Le président américain Barack Obama rend visite ce dimanche à Hanovre à Angela Merkel, avec qui il souhaite défendre le traité de libre-échange transatlantique malgré des critiques au sein même du gouvernement allemand.

"Les Américains ne veulent pas ouvrir leurs appels d'offres publics aux entreprises d'Europe. C'est tout le contraire du libre-échange, selon moi", a dénoncé le ministre allemand de l'Économie Sigmar Gabriel dans une interview au quotidien économique Handelsblatt. "Si les Américains s'en tiennent à cette position, nous n'avons pas besoin de traité de libre-échange. Et le TTIP va échouer", a prévenu le numéro deux du gouvernement allemand.

Un avertissement lancé alors que lundi s'ouvre à New York un nouveau cycle de négociations sur le TTIP, le 13e depuis 2013. Officiellement, Washington, comme Berlin, vise un accord cette année, mais les divergences semblent difficiles à surmonter d'ici à la fin de l'année.

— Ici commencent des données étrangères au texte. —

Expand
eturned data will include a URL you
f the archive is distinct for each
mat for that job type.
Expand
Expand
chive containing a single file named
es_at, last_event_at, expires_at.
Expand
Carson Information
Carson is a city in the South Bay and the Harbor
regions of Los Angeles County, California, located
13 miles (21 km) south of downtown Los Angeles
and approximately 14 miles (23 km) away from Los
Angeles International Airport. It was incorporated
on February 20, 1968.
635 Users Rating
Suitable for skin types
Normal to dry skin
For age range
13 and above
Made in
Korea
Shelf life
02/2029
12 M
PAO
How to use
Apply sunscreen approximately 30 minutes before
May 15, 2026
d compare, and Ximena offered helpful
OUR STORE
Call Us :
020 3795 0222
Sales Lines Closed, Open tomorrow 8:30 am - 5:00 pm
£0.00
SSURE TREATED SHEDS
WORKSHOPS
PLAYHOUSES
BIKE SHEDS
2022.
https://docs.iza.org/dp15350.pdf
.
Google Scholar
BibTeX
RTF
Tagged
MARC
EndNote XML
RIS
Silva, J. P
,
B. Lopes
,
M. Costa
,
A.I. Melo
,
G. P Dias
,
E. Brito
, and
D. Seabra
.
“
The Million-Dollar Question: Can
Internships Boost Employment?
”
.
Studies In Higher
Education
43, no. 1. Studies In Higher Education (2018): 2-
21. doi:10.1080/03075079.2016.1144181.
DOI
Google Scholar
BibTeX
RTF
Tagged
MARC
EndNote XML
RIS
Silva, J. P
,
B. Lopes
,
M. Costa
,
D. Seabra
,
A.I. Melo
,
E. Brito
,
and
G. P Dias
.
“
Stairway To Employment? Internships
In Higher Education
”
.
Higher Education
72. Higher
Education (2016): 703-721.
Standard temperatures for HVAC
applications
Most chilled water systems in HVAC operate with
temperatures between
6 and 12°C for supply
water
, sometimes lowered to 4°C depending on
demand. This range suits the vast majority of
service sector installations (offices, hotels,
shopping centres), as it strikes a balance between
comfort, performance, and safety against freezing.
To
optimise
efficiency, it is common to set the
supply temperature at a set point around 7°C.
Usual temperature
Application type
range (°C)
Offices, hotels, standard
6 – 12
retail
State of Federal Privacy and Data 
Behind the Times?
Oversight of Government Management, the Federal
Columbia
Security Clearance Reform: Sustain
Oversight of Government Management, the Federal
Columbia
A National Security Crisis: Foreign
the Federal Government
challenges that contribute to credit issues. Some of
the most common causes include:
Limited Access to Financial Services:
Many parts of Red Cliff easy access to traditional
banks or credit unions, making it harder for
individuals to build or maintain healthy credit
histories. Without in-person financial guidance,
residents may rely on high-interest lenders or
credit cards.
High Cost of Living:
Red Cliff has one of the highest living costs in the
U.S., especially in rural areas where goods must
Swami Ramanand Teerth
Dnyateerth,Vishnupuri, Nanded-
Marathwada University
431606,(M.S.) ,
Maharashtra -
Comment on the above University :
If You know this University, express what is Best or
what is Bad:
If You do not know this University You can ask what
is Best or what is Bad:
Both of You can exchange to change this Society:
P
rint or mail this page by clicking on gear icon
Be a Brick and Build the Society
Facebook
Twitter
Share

La position des Américains se résume à "achetez américain" dans ce traité, ce qui n'est "pas acceptable", selon Sigmar Gabriel. Par ailleurs, "je n'approuverai aucun traité qui prévoit un tribunal d'arbitrage privé", a averti le ministre socialiste.

La crainte d'un nivellement par le bas

L'accord de libre-échange provoque des crispations en Allemagne, où entre 35.000 et 90.000 personnes ont manifesté à Hanovre samedi. Non seulement par crainte d'un nivellement par le bas des normes environnementales et sanitaires européennes, mais aussi car il laisse la possibilité aux multinationales de contester les lois d'un État devant une justice d'arbitrage.

Sur ce dernier point, l'administration Obama a tenu à se montrer ouverte à des alternatives. "Je pense que nous sommes en mesure de trouver un compromis qui remplisse notre objectif commun de protéger l'investissement tout en sauvegardant l'intérêt général", a déclaré la secrétaire d'Etat au Commerce Penny Pritzker, dans une interview à l'hebdomadaire Der Spiegel. "Notre administration veut un accord et nous aimerions l'obtenir cette année", a-t-elle ajouté.